Liberté corporelle et corps de rêve
Un cheminement initiatique
Pol Charoy ou l’itinéraire d’un homme engagé, sacré champion du monde de Kung Fu en 1983. La complétude de son cheminement et la force de ses prises de conscience nous interpellent pour incarner ici bas notre « Corps de Rêve* ».
Ma vie chanceuse de jeune homme fut ponctuée en 1983 d’un titre de Champion du monde en arts martiaux, puis de mon intégration dans l’école du cirque d’Annie Fratellini, enfin de mon expérience scénique de danseur et chorégraphe martial. Cette liberté de mouvement liée à la virtuosité et à la beauté du geste « performant » m’a comblé jusqu’au jour où je fus rattrapé par une blessure qui m’immobilisa pendant des mois et remit en question la liberté corporelle chèrement acquise par des heures d’entraînement.
La blessure initiatique
Je cherchais alors à ressentir le plaisir d’un corps libre et affranchi des limites de la pesanteur. Cette blessure devenue initiatique continua son œuvre alchimique en me clouant sur la « croix » d’un lit. Elle me guida vers la prise de conscience que cette recherche de liberté était vaine : tenter d’échapper au « poids » de la pesanteur terrestre pour incarner dans mon corps ce goût de liberté venu d’ailleurs ou bien d’avant… Je me suis petit à petit aperçu que cette quête se manifestait en moi en réponse au sentiment profondément enfoui de l’inéluctabilité « mortelle » de mon corps ; ce lieu chargé d’histoires et de mémoires, tant individuelles que transgénérationnelles et transpersonnelles qui façonnent à la fois notre forme, définissent nos capacités, mais aussi nos aspirations et nos désirs. C’est ce corps que je fuyais dans l’espoir, ou devrais-je mieux dire dans le « désespoir », de le voir se transformer par ma pratique martiale pour échapper ainsi à la fatalité de la mort commune à toute vie sur terre. Néanmoins, cette fatalité où l’enjeu était la survie frappait à ma porte d’une manière souvent déguisée (ma mère devenue orpheline à 7 ans ou l’accident de mon père quand j’avais 5 mois)… Ainsi, malgré des heures d’entraînement et de répétitions, je suis resté avec un sentiment d’entrave. Ce que j’accomplissais scéniquement et le sentiment de liberté qui en découlait ne représentaient qu’un dixième de ce que je réalisais avec mon « Corps de Rêve » où mon sentiment de liberté et de chorégraphie était là total…

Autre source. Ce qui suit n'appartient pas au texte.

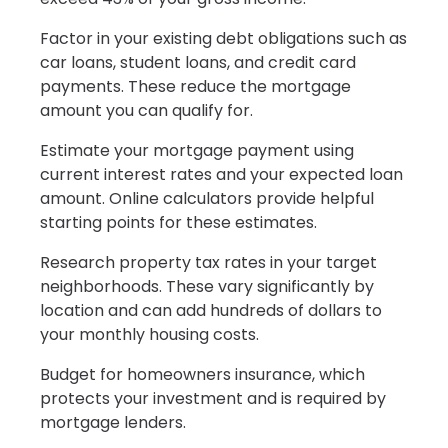
Factor in your existing debt obligations such as
car loans, student loans, and credit card
payments. These reduce the mortgage
amount you can qualify for.
Estimate your mortgage payment using
current interest rates and your expected loan
amount. Online calculators provide helpful
starting points for these estimates.
Research property tax rates in your target
neighborhoods. These vary significantly by
location and can add hundreds of dollars to
your monthly housing costs.
Budget for homeowners insurance, which
protects your investment and is required by
mortgage lenders.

Suivre mon « Corps de Rêve »
Je me suis donc mis à accorder plus d’attention à celui-ci et à l’intégrer comme un Maître frayant le chemin que j’allais emprunter ; il me suffisait tout simplement de le suivre. Pédagogiquement, c’était une révolution ; il ne s’agissait plus d’apprendre, mais plutôt d’ôter ce qui empêchait l’art, le geste, de se révéler. C’est ainsi que mon regard sur ma pratique corporelle commença à changer, en voyant dans les représentations martiales asiatiques, non plus des phantasmes puérils, mais des « corps de rêve » en action. Mon entraînement, à l’image de la pratique des Yamakasi, prit alors une autre dimension : incarner le mieux possible dans ma vie ordinaire la liberté extraordinaire de « mon corps de rêve » : dans mon art, mais aussi dans tous les aspects de la vie, allant de mes engagements sociaux à mes entreprises professionnelles. Pourtant, ce sentiment de liberté, sous l’effet du temps qui passe, s’estompa à mesure que mes capacités à la performance physique s’amenuisaient. M’apparut alors l’importance du « sentiment de liberté ».
Cultiver le sentiment de liberté
Pendant toutes ces années, je ne m’étais attaché qu’à l’expression du seul mot « liberté » effaçant le « sentiment ». Péché de jeunesse ! Cette nouvelle révolution bouleversa totalement ma pratique martiale et corporelle. Je décidais alors décidé d’élaguer tout ce qui n’était pas une « liberté durable » et je m’aperçus que ce qui demeurait résidait dans ce fameux « sentiment » de liberté et non la liberté elle-même. Et c’est ainsi, qu’accompagné par Imanou, nous avons cheminé vers la création d’un art corporel, le Wutao, qui insiste sur le fait qu’un geste ou qu’une posture ne sont pas seulement bio-mécaniques, mais aussi bio-sentiments. Depuis, je cultive davantage le sentiment du geste que la performance pour atteindre d’une manière durable le « sentiment de liberté ».
* Cette notion a été créée par Pol Charoy et Imanou Risselard pour signifier que nous possédons une « forme » qui précède ce que nous accomplissons.